### JOB
Output the entries that follow character for character. Leave every image out.

### STUDY MATERIAL
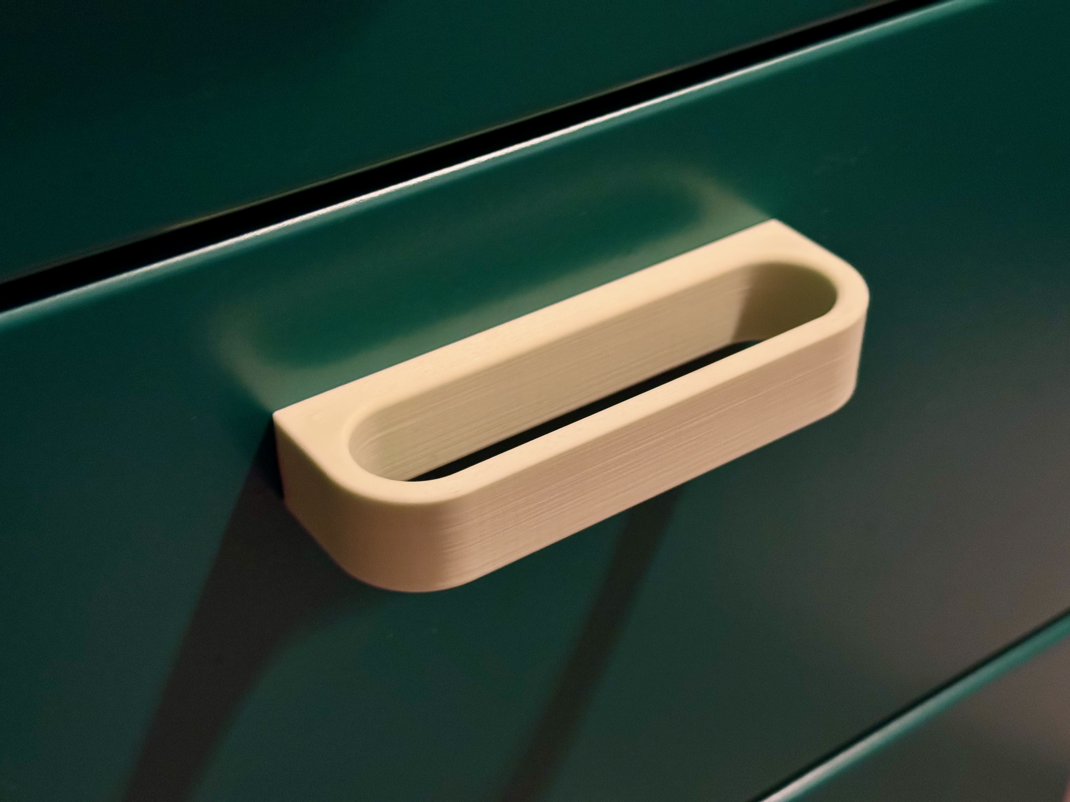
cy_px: 401
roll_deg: +1.0
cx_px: 535
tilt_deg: -35.5
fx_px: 1484
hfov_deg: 39.7
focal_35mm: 48
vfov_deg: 30.3
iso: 640
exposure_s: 1/25
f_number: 1.78
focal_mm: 6.76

### ANSWER TO THE EXERCISE
cy_px: 401
roll_deg: +1.0
cx_px: 535
tilt_deg: -35.5
fx_px: 1484
hfov_deg: 39.7
focal_35mm: 48
vfov_deg: 30.3
iso: 640
exposure_s: 1/25
f_number: 1.78
focal_mm: 6.76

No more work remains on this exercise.